Wednesday, March 04, 2009

Teaching kids to be discerning without being disagreeable


As my older kids move into their teens and pre-teens, I have been pleased to see that they are developing a sense of discernment. A couple of examples:

First. I visited a friend’s church with two of my daughters and the comment after the service was over was that it seemed like a rock concert held in a church. It was clear that there was no Gospel proclamation going on. Just loud music and middle-aged guys trying to dress and act like teenagers and a “pastor” rushing through an inane “sermon” in fifteen minutes before people started getting bored.

Second. When we lived at our house in the Detroit area, a couple of women from a local Baptist church were going door to door. My wife invited them in, but while she was talking to one of the women, the other woman was trying to lead my younger children through the “sinners prayer” and pronounce them saved. My twelve year old called her on it and the lady got kind of huffy.

So some of what they hear and read is sticking. My concern is that they are not just reflecting discernment from me but also my combatitive nature. In other words, how do we teach our kids to contend earnestly without being contentious? I fear that I am teaching them that the Gospel is like a 4 D-cell maglite, it gives off bright light but you can also beat people over the head with it.
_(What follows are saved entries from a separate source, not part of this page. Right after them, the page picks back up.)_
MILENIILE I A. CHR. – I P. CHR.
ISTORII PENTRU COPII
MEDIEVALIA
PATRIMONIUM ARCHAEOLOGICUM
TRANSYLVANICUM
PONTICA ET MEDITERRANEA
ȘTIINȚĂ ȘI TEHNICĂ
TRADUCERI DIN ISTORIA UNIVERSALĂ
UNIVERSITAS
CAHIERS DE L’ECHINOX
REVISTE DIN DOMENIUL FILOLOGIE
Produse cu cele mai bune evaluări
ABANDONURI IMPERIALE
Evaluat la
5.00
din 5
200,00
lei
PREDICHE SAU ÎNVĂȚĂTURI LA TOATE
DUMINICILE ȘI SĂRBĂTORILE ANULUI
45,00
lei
For a lot of people, that is easier than it is for others. They are naturally more easy going. But for me, my heresy radar is going all the time and even a whiff of bogus teaching, playing fast and loose with the text or applying a manmade tradition sends me into “ramming speed”. I like that my children, in a day and age of “anything goes theology” are building a sold foundation of the Biblical basics. However, the point of that foundation is not to be a club to beat people up with (“BAM! You are wrong and this is why!), but to give them a grounding in Biblical truth upon which to build.

It is no fun and not very spiritually uplifting to be looking for the negatives everywhere you go. I am hardly the only Christian who suffers from this affliction (and you know who you are), but I really don’t want to instill that in my kids. So along with reforming my own behavior, how do we teach our kids to be discerning without being disagreeable?

11 comments:

Anonymous said...

Ouch. My toes just got a little stepped on!

James said...

"You can't exalt your own cleverness and the glory of God at the same time." - John Piper

Anonymous said...

How about being confessional?

Confessing what they believe and not speaking so much as to what they do not believe.

Arthur Sido said...

James, we are talking about me here, not you. Please stay focused.

Arthur Sido said...

Steve, that is actually very sound advice. Rather than telling someone we don't believe in the "Sinners Prayer" I should teach my kids to confess what we DO believe. Thank you for those sound words, they seem very common sense but that is something that is too often in short supply.

Arthur Sido said...

April,

Sorry about your toes!

Bonnie said...

Show them Jesus Arthur. I have been on the receiving end of the "I'm right and you're WRONG(BAM) hammer and it lacks love. True Biblical discernment has love and obedience to God as it's base.

If you do not love others and the Christian brother and sisters around you, then you are merely a resounding gong and clanging cymbal..(ICor 13)

I'm sticking my neck out here, because I am not a Bible scholar. I am a wife, mom and Believer in Jesus Christ.
I haven't read dozens of books nor have I been called to be a pastor.
One thing I DO have though is a deep, abiding relationship with God, through Jesus Christ, as I read His Word. That is the basis for my discernment and for my children's as well.

God's Word is alive and active. If the Word is richly dwelling in you and your children, discernment will be present not because of YOU but because of the Word of God dwelling IN you.

Arthur Sido said...

Sound words Bonnie.

Anonymous said...

A Bible teaching church with activities that are fun for the kids is important.

James said...

Ummmm, Arthur, you know it is common practice amongst most clinic patients to defer or transfer their conviction to the subject who has invoked those feelings.

How does that make you feel hmmmm?

Arthur Sido said...

Not sure what you mean, having never been in a clinic. But again, enough about you.